## Data records
---+---

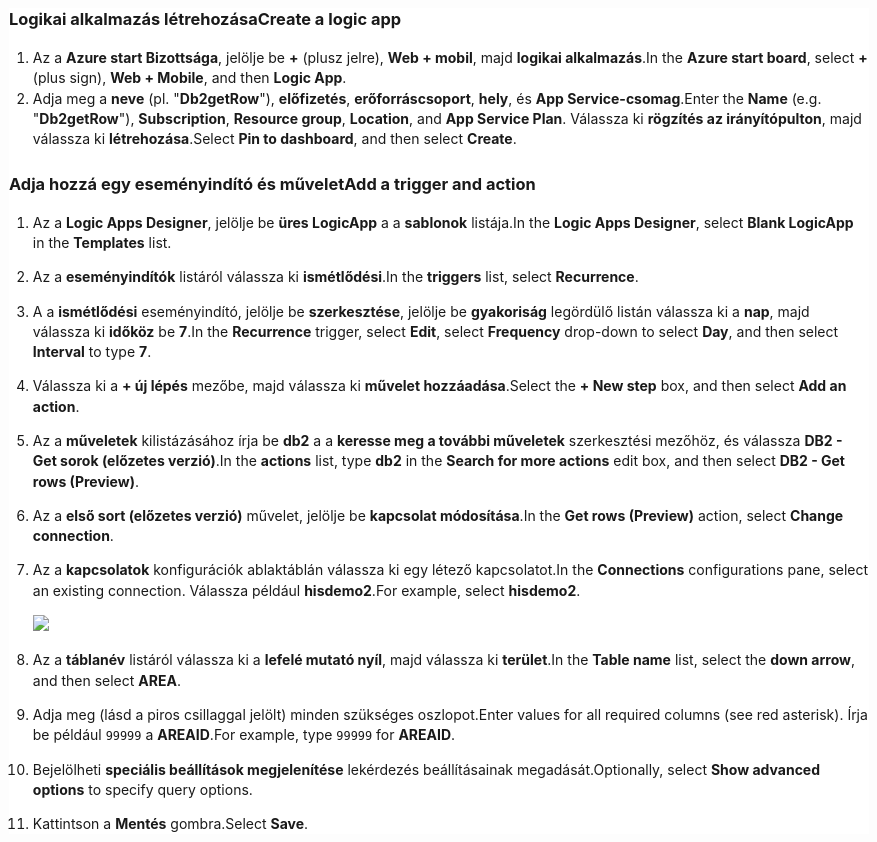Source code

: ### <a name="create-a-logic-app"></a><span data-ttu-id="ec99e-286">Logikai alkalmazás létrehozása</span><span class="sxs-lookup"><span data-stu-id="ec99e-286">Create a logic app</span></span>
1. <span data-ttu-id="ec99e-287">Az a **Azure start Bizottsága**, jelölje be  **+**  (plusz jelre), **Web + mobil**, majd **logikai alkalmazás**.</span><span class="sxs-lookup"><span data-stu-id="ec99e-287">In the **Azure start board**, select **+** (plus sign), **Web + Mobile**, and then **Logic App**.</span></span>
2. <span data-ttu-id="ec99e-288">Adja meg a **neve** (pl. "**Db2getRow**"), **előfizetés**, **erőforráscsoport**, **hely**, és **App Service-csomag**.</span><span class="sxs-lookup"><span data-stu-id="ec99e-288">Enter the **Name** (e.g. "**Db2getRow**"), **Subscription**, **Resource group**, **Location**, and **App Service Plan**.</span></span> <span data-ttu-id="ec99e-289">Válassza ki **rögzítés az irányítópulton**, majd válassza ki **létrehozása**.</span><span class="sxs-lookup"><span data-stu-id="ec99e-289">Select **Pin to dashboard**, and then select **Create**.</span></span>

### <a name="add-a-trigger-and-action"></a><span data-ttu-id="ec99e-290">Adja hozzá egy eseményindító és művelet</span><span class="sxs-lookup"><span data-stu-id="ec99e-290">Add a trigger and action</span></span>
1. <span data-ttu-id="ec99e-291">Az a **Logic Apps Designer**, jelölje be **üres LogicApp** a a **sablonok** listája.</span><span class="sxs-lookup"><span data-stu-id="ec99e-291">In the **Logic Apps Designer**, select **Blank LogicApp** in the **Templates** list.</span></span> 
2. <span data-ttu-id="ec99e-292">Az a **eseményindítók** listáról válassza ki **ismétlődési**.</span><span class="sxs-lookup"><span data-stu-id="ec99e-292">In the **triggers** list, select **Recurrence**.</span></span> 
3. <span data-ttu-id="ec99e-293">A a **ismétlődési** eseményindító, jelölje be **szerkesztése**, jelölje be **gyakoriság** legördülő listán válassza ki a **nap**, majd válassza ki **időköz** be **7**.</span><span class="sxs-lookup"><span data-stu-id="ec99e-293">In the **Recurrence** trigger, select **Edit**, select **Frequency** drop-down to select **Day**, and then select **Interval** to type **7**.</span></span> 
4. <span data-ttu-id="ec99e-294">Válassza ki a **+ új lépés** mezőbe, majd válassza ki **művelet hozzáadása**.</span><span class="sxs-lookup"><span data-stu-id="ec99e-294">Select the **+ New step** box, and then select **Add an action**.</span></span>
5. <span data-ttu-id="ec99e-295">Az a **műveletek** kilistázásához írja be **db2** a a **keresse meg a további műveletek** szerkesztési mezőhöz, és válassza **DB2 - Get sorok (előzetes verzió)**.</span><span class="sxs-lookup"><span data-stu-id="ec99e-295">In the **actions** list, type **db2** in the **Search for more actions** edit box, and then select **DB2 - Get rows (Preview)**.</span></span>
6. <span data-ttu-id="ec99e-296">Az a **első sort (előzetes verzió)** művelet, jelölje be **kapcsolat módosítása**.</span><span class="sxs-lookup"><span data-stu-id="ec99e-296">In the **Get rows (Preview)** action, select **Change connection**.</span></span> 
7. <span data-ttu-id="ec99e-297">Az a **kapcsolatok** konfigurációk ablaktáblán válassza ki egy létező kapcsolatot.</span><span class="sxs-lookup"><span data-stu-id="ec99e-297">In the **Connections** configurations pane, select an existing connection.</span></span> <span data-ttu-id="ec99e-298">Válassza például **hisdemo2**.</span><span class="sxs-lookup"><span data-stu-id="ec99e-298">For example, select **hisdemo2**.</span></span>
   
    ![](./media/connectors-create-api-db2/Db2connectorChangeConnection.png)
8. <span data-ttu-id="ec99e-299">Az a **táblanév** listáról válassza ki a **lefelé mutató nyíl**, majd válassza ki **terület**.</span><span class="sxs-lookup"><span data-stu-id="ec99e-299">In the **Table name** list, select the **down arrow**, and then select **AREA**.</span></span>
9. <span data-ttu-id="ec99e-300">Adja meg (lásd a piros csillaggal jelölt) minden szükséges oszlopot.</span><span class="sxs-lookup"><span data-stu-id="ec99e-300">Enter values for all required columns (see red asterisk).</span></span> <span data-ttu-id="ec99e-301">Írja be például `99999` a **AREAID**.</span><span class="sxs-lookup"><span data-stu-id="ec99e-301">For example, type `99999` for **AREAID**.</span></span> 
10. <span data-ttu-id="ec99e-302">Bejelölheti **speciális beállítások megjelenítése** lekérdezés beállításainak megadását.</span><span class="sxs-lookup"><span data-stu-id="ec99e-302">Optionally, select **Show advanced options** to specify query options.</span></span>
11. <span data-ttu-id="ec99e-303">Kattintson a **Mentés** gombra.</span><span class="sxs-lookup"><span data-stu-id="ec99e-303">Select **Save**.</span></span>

---+---

## What is needed
Transcribe the lines of the data above, starting with the line that contains "trigger and action</span></span>" and ending with the line that contains "the **Templates** list.</span></span>", including both.

## Reply
### <a name="add-a-trigger-and-action"></a><span data-ttu-id="ec99e-290">Adja hozzá egy eseményindító és művelet</span><span class="sxs-lookup"><span data-stu-id="ec99e-290">Add a trigger and action</span></span>
1. <span data-ttu-id="ec99e-291">Az a **Logic Apps Designer**, jelölje be **üres LogicApp** a a **sablonok** listája.</span><span class="sxs-lookup"><span data-stu-id="ec99e-291">In the **Logic Apps Designer**, select **Blank LogicApp** in the **Templates** list.</span></span> 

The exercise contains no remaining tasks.